Nutritional insufficiency (NI) is a potential consequence of restrictive eating disorders. NI patients often require hospitalization for refeeding to restore medical stability and prevent complications such as refeeding syndrome. Limited information is available on the optimal approach to refeeding. In this study, we describe an inpatient NI care path and compare treatment outcomes at an academic medical center and a community hospital.
A retrospective chart review was conducted on inpatients treated using a standardized NI care path at either the academic site, from August 2012 to July 2013 (n = 51), or the community site, from August 2013 to July 2014 (n = 39). Demographic information, eating disorder history, and treatment variables were recorded for each patient. Data were compared using the Kruskal-Wallis test and Fisher's exact test.

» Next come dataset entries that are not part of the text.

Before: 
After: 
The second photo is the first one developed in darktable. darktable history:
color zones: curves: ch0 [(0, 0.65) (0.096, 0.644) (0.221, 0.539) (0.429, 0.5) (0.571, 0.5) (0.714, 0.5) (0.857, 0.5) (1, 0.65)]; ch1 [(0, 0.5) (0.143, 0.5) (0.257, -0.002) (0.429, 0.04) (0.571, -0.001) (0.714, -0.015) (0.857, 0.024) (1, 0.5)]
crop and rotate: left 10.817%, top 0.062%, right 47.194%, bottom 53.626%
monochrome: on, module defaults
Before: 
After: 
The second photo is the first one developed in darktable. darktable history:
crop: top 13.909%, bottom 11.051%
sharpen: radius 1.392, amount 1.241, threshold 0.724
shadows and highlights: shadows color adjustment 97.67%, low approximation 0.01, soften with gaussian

Patients admitted to the community site had shorter hospital stays than patients admitted to the academic site (IQR 2-4 vs. 2-7 days, p = 0.03). All patients were discharged in <14 days with a median stay of 3 days. The median initial calorie prescription was 2200 calories for both groups. No clinical cases of refeeding syndrome occurred, with only one patient developing hypophosphatemia during refeeding.

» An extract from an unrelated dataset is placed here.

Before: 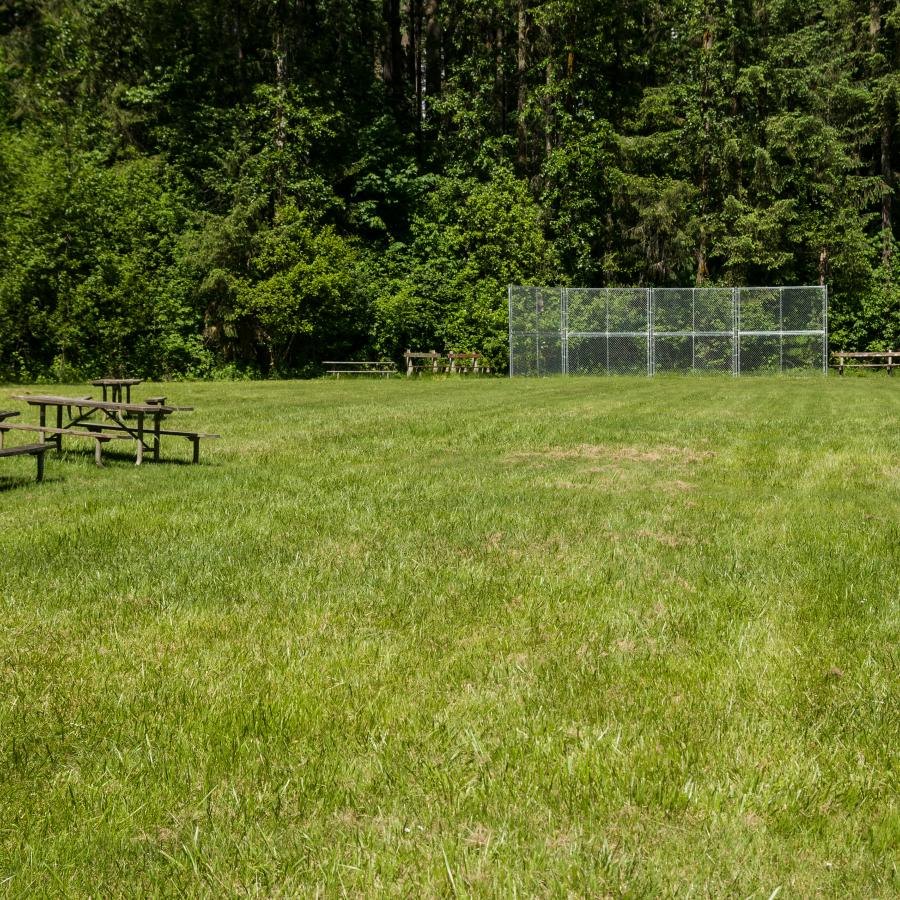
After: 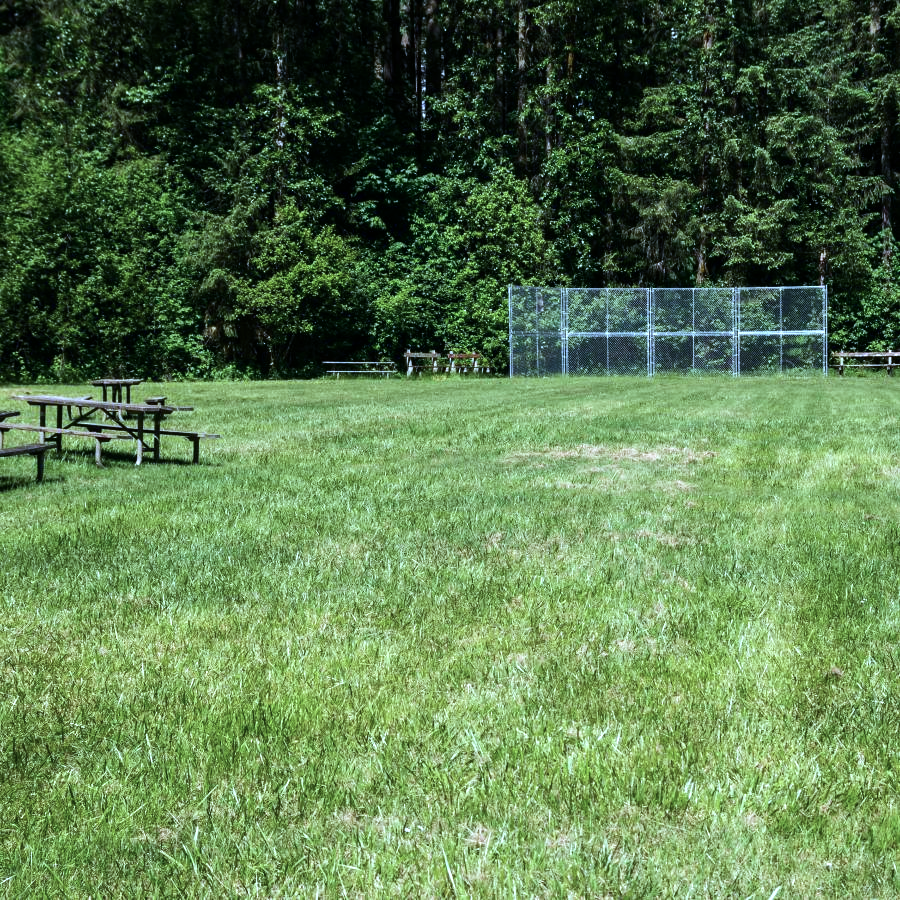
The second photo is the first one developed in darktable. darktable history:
color calibration: illuminant as shot in camera, adaptation linear Bradford (ICC v4), x 0.406, y 0.405, temperature 3570.35 K, saturation algorithm version 1 (2020)
tone equalizer: -8 EV -0.75 EV, -7 EV -0.7 EV, -6 EV -0.6 EV, -5 EV -0.4 EV, -3 EV 0.4 EV, -2 EV 0.6 EV, -1 EV 0.7 EV, +0 EV 0.75 EV, edges refinement/feathering 500, mask exposure compensation -1.57 EV, preserve details no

A standardized care path with a higher-calorie intervention allows for short-term hospitalization of NI patients without increasing the risk of refeeding syndrome, regardless of treatment site. This study demonstrates the efficiency and safety of treating NI patients on a regular medical floor at a community hospital.
营养不足(NI)是限制性饮食失调的一个潜在后果。NI患者通常需要住院进行重新喂养,以恢复身体状况稳定并预防诸如再喂养综合征等并发症。关于重新喂养的最佳方法,现有信息有限。在本研究中,我们描述了一种住院NI护理路径,并比较了在一所学术医疗中心和一家社区医院的治疗结果。
对2012年8月至2013年7月在学术机构(n = 51)或2013年8月至2014年7月在社区机构(n = 39)使用标准化NI护理路径治疗的住院患者进行回顾性病历审查。记录每位患者的人口统计学信息、饮食失调病史和治疗变量。使用Kruskal-Wallis检验和Fisher精确检验对数据进行比较。
入住社区机构的患者住院时间比入住学术机构的患者短(四分位距2 - 4天对2 - 7天,p = 0.03)。所有患者均在14天内出院,中位住院时间为3天。两组的初始热量处方中位数均为2200卡路里。未发生再喂养综合征的临床病例,仅1例患者在重新喂养期间出现低磷血症。
无论治疗地点如何,采用高热量干预的标准化护理路径可使NI患者短期住院,而不会增加再喂养综合征的风险。本研究证明了在社区医院普通内科病房治疗NI患者的有效性和安全性。